Dataset content
------------------------------------------------------------

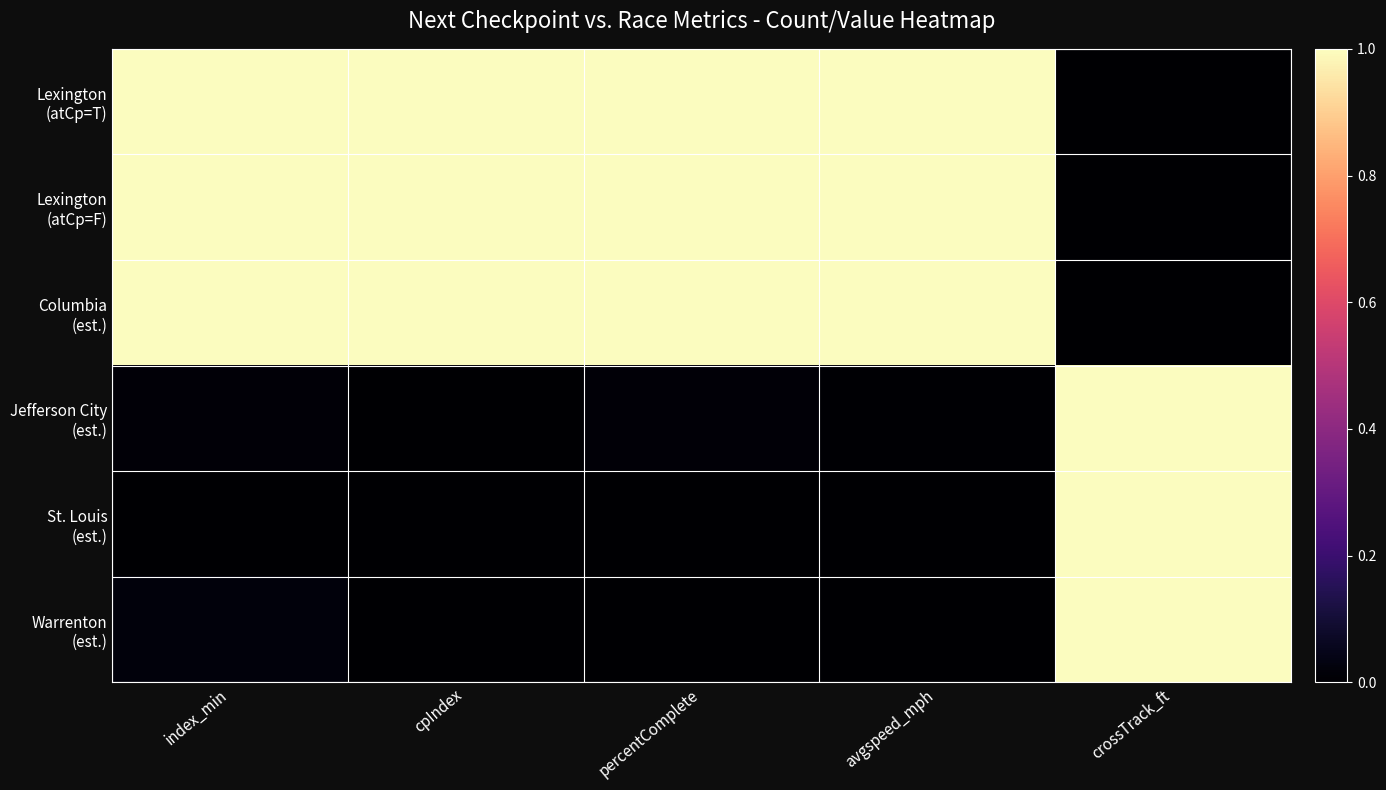

At which category is the sum across all series the highest?

index_min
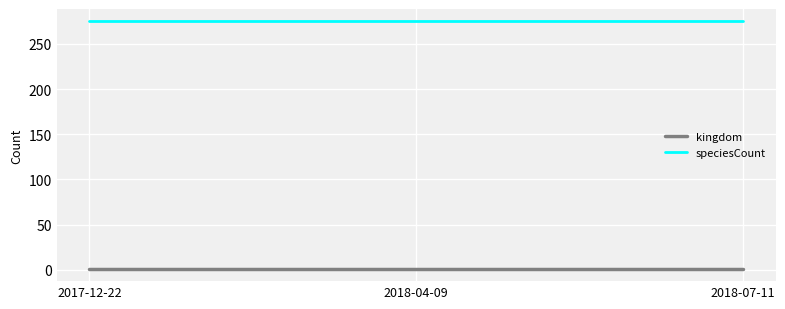

Which series has the largest total across all categories?

speciesCount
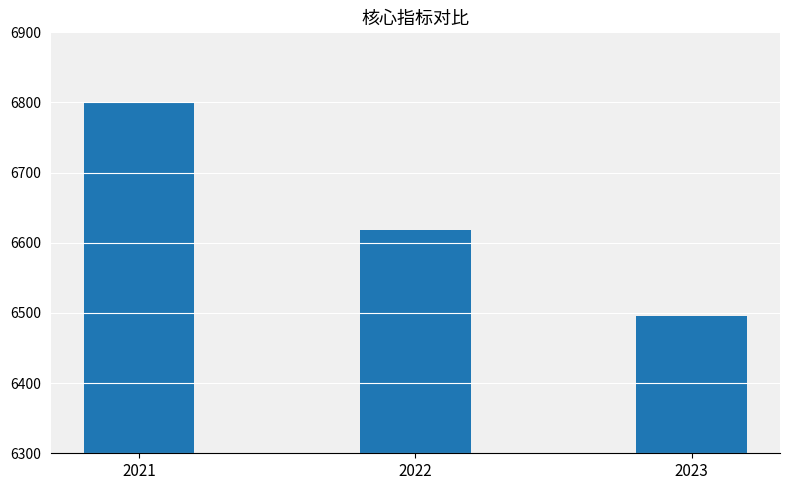

What is the difference between the maximum and minimum values?

304.3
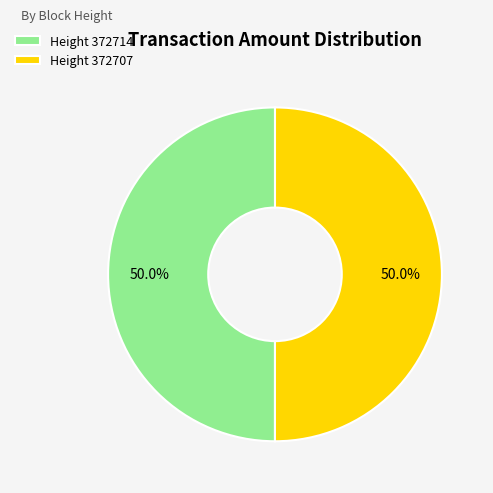

Do Height 372707 and Height 372714 together represent more than half of the pie?

Yes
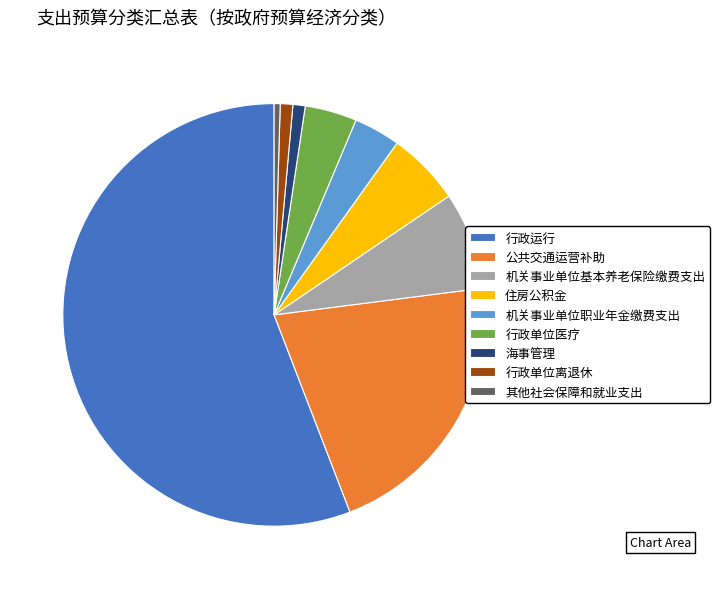

Does 行政运行 account for over 50% of the chart?

Yes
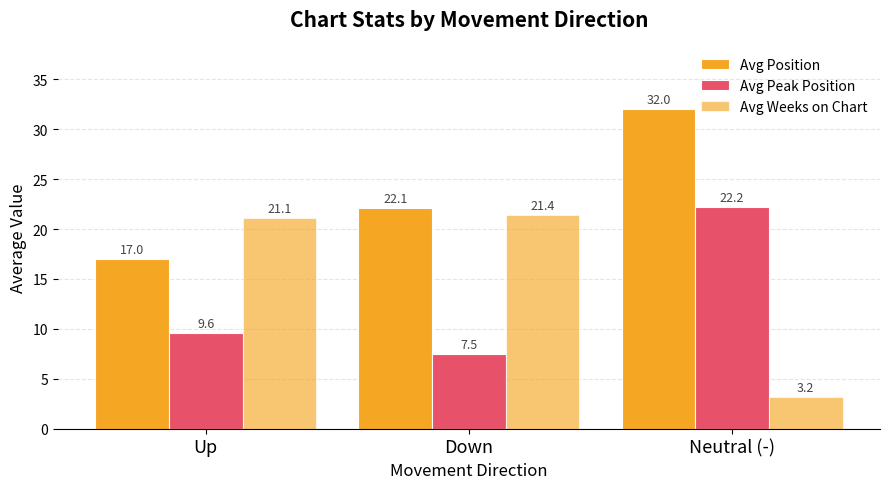

How many bars are there in each group?

3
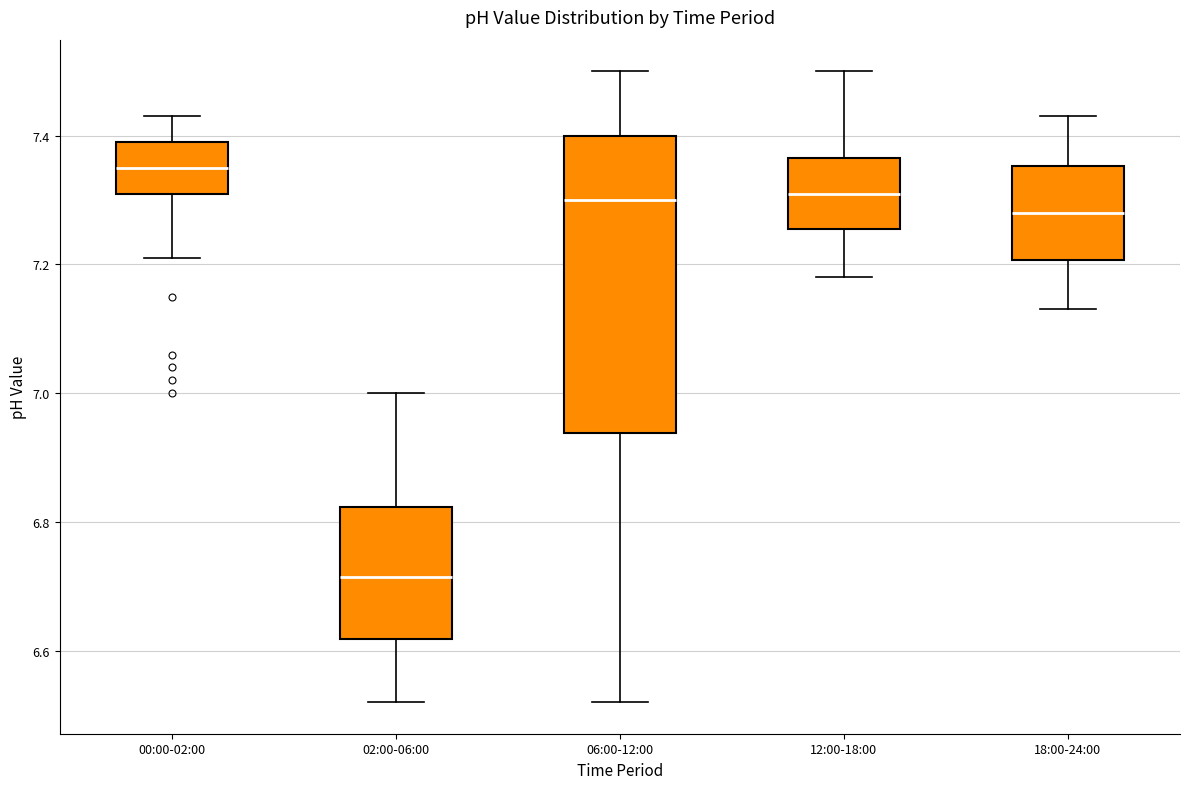

Comparing the boxes themselves (not the whiskers), which one is the tallest?

06:00-12:00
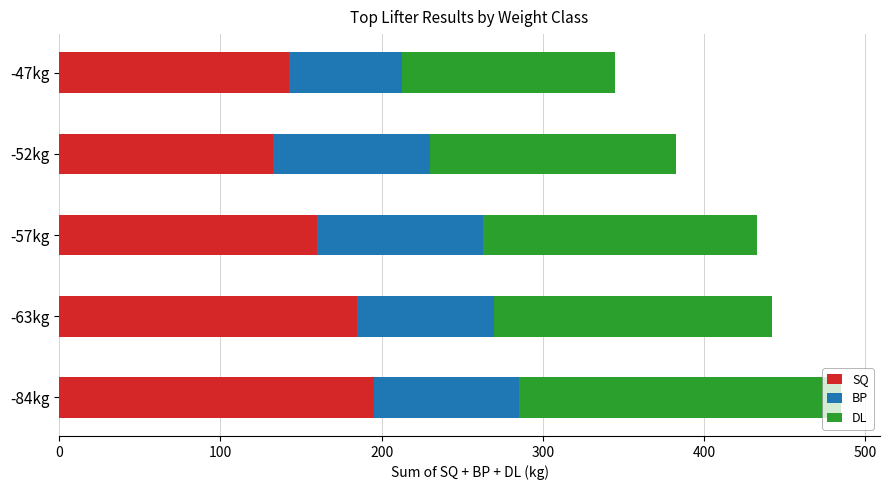

What is the highest value of the SQ series?

195.0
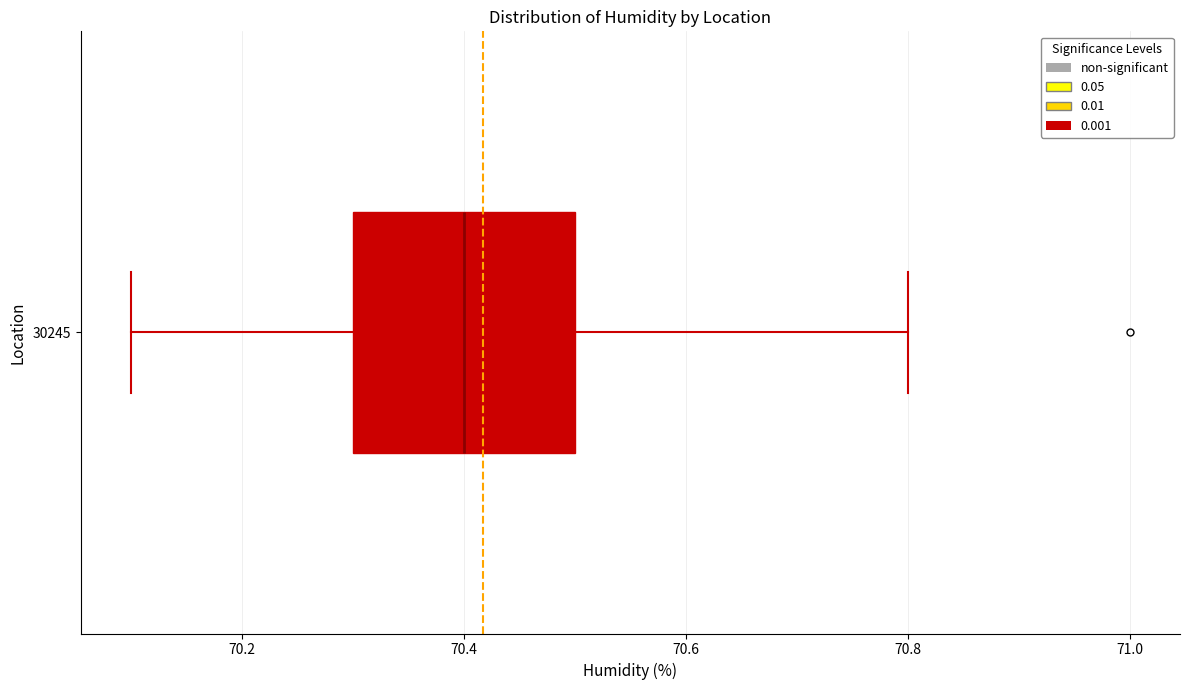

Read this box plot against the x-axis: the position of the median line, the range covered by the box, and the ends of both whiskers. The values are not printed on the chart, so give them approximately, as read against the axis.

median 70.4, box 70.3 to 70.5, whiskers 70.1 to 70.8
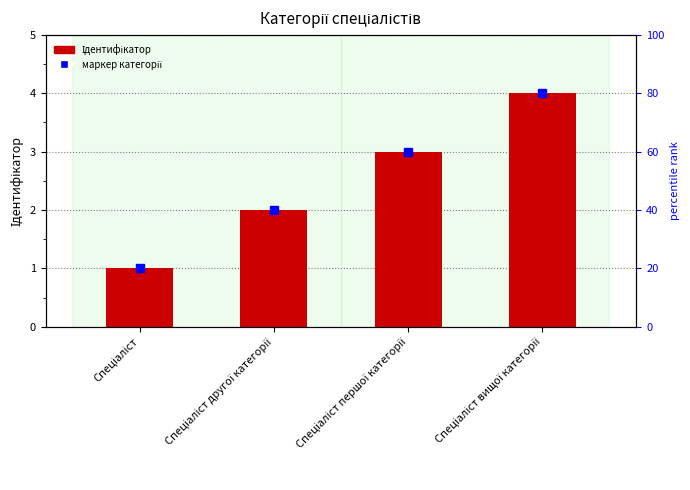

What is the value of the 2nd bar from the left?

2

------------------------------------------------------------

Exercise instructions
Please print the whole listing above line for line, leaving out the pictures.

Written solution
At which category is the sum across all series the highest?

index_min

Which series has the largest total across all categories?

speciesCount

What is the difference between the maximum and minimum values?

304.3

Do Height 372707 and Height 372714 together represent more than half of the pie?

Yes

Does 行政运行 account for over 50% of the chart?

Yes

How many bars are there in each group?

3

Comparing the boxes themselves (not the whiskers), which one is the tallest?

06:00-12:00

What is the highest value of the SQ series?

195.0

Read this box plot against the x-axis: the position of the median line, the range covered by the box, and the ends of both whiskers. The values are not printed on the chart, so give them approximately, as read against the axis.

median 70.4, box 70.3 to 70.5, whiskers 70.1 to 70.8

What is the value of the 2nd bar from the left?

2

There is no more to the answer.